Text passage>
Much of the trash in the ocean does not disappear, and this is becoming a big problem. Biodegradable materials such as paper, cardboard, and food quickly disintegrate, degrade, and are eaten by microorganisms in the ocean. However, materials such as plastic, glass, and metal do not degrade as well. Glass and metal tend to be heavy enough that they sink to the bottom of the ocean, out of sight. On the other hand, most plastic objects float on the surface of the ocean. Over time, ocean currents either wash this floating trash ashore or sweep it into big patches of garbage in the middle of the oceans.

There are many oceanic garbage patches across the globe. The biggest one lies in the northern Pacific Ocean and is called the "Great Pacific Garbage Patch." Oceanic garbage patches are formed by the tendency of circulating ocean currents to gather floating debris into the center of the circulating pattern. The Great Pacific Garbage Patch stretches from Japan to California and is densest at two central regions: at a point between Japan and Hawaii and at a point between Hawaii and California. Most of the floating, non-biodegradable trash that makes it to the Great Pacific Garbage Patch stays there. For this reason, the garbage patch is continually growing.

Actions to take>
**1)** Repeat the part of the ocean garbage passage starting at "There are many" and ending at "is continually growing.".
**2)** List the materials that the ocean garbage passage says do not degrade as well in the ocean.
The items after this point are separate material, unrelated to the ocean garbage passage.

Information shown>
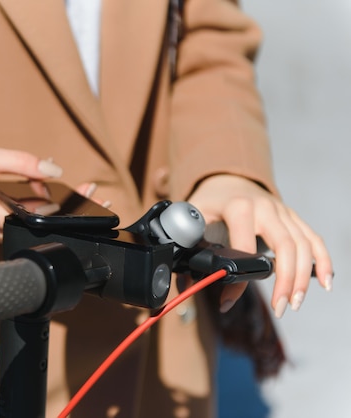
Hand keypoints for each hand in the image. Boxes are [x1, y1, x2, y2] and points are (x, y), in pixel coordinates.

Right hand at [0, 146, 62, 243]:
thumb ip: (19, 162)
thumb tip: (54, 171)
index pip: (26, 221)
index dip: (50, 210)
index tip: (68, 197)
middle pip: (35, 226)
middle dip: (59, 206)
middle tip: (81, 189)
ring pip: (32, 226)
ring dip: (50, 207)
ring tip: (68, 189)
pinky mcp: (1, 237)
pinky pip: (25, 225)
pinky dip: (39, 210)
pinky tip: (48, 194)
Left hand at [188, 174, 333, 317]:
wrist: (225, 179)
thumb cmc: (208, 203)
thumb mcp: (192, 219)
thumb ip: (186, 249)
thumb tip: (183, 285)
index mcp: (238, 207)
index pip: (244, 248)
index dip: (238, 278)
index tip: (227, 301)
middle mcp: (266, 207)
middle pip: (286, 246)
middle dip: (286, 280)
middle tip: (281, 307)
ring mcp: (283, 212)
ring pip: (303, 245)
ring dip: (302, 277)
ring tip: (294, 304)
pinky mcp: (293, 218)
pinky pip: (313, 239)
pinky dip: (323, 260)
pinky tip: (325, 283)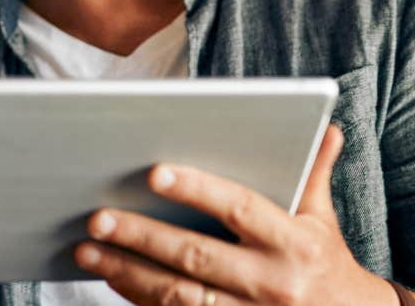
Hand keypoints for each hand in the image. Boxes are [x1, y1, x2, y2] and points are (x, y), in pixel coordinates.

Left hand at [73, 125, 414, 305]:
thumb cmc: (325, 262)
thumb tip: (328, 126)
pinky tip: (111, 278)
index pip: (240, 209)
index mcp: (296, 243)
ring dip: (128, 272)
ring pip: (178, 296)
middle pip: (196, 256)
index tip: (153, 173)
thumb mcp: (324, 220)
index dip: (198, 189)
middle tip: (96, 216)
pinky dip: (139, 299)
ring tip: (87, 251)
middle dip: (142, 236)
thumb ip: (314, 173)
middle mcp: (273, 283)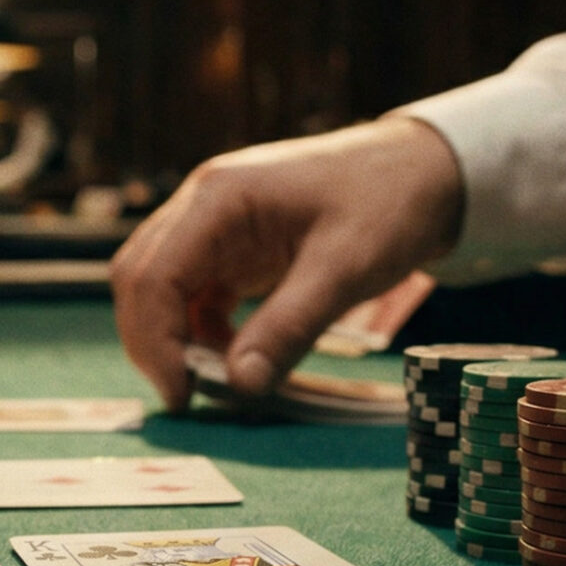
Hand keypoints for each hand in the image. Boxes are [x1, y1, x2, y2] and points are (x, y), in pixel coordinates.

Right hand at [110, 117, 463, 410]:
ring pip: (162, 284)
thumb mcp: (345, 269)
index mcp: (219, 199)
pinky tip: (235, 355)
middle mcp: (204, 204)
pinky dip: (202, 328)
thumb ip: (289, 326)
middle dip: (153, 341)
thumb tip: (240, 386)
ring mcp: (216, 222)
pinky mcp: (235, 242)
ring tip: (214, 381)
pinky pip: (196, 289)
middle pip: (141, 277)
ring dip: (174, 336)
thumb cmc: (388, 204)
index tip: (183, 393)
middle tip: (188, 396)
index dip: (155, 341)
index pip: (153, 275)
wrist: (424, 169)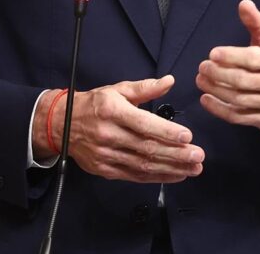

Answers for the tasks>
**1)**
There are many oceanic garbage patches across the globe. The biggest one lies in the northern Pacific Ocean and is called the "Great Pacific Garbage Patch." Oceanic garbage patches are formed by the tendency of circulating ocean currents to gather floating debris into the center of the circulating pattern. The Great Pacific Garbage Patch stretches from Japan to California and is densest at two central regions: at a point between Japan and Hawaii and at a point between Hawaii and California. Most of the floating, non-biodegradable trash that makes it to the Great Pacific Garbage Patch stays there. For this reason, the garbage patch is continually growing.

**2)** Plastic, glass, metal